Veil of Timber explores the transformation of a parametric pavilion into a detailed, data-driven BIM system. By integrating computational design and metadata with the help of grasshopper and real-time visualisation using Speckle and Power BI. The project bridges geometry and data to enable querying, analysis, and informed decision-making.
Overview
The pavilion is a parametric system composed of interdependent structural and facade elements. Its geometry emerges from the interaction between vertical ribs, horizontal ribs, and a field of movable fins, creating a dynamic surface that responds to both structural logic and spatial articulation.
The aggregation of these components results in a continuous yet differentiated form, where repetition and variation coexist within a controlled parametric framework.
Parametric Logic
The pavilion is driven by a parametric logic that controls the distribution, orientation, and density of its components. Through adjustable parameters, the system allows variations in fin rotation, spacing, and curvature, enabling the exploration of multiple spatial and formal outcomes.

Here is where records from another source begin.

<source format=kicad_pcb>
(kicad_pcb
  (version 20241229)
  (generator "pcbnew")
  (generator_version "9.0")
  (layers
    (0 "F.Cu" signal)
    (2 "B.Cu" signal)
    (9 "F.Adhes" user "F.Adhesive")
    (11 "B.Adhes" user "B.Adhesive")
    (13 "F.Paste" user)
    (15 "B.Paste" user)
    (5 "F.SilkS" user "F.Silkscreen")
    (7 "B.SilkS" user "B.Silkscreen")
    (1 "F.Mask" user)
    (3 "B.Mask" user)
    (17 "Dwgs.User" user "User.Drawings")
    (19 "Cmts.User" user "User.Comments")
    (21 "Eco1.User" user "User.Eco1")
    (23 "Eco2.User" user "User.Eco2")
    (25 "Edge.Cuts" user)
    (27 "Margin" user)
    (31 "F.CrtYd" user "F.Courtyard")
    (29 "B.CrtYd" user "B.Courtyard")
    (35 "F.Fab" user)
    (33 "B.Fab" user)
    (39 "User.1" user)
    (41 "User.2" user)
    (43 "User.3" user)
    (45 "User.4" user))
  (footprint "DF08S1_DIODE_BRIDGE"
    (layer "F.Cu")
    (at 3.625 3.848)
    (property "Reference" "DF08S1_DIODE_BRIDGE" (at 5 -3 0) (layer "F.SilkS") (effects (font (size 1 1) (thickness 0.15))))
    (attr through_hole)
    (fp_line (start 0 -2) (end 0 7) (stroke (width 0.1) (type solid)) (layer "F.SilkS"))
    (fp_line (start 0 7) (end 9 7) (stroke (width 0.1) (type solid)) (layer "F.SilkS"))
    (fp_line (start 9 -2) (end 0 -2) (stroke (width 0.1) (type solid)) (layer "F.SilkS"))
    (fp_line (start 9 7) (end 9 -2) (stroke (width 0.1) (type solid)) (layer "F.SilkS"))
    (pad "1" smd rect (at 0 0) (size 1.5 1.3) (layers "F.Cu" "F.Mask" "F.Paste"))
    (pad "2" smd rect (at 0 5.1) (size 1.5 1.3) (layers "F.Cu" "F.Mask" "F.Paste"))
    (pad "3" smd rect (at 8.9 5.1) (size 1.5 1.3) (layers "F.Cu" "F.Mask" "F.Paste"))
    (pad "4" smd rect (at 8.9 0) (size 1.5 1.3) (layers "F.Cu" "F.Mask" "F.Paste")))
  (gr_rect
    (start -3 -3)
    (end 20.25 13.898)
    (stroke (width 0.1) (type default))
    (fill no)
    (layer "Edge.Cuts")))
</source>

This approach facilitates rapid iteration while maintaining coherence across the overall structure. The parametric setup ensures that changes at a local level propagate through the system, allowing the design to remain adaptable while preserving its underlying logic.
Data Flow
The project extends beyond geometric modelling into a structured data workflow. The parametric model is first developed and organised in a layer system, where each component is categorised and prepared for data integration.
The geometry is then enriched with metadata and published to Speckle, enabling versioned data exchange across platforms. This workflow establishes a continuous pipeline from design generation to data visualization, allowing the model to function as both a geometric and informational system.
Metadata and BIM Structuring
To move beyond geometry, we assign structured metadata to each component of the pavilion. Each element carries attributes such as type, material, side, and spatial classification.
This allows the model to function as a queryable BIM dataset rather than a static representation. Individual elements can be filtered, grouped, and analyzed based on their properties.
As a result, the pavilion is not only defined by its form but also by its underlying data structure, enabling a more informed and flexible design workflow.
Speckle Dashboard
Speckle enables the model to be explored as a live, distributed dataset. Elements can be filtered and queried based on their embedded properties, allowing specific components to be isolated and analyzed in real time.
This interaction shifts the model from a static representation to an active data environment, where geometry and information remain directly connected.
Power BI Dashboard
The structured model data is further analyzed through interactive dashboards in Power BI. By translating BIM data into visual formats, the system reveals patterns such as component distribution, material usage, and spatial classification.
These visualizations support data-driven evaluation of the design, allowing decisions to be informed by measurable insights rather than purely geometric interpretation.
Conclusion
The project demonstrates how parametric design can evolve into a data-driven BIM workflow. By embedding metadata within geometry and enabling real-time querying and visualization, the pavilion operates as both a spatial and informational system.
This approach redefines BIM as a programmable and interactive framework, where design decisions can be informed, evaluated, and extended through data across the entire lifecycle.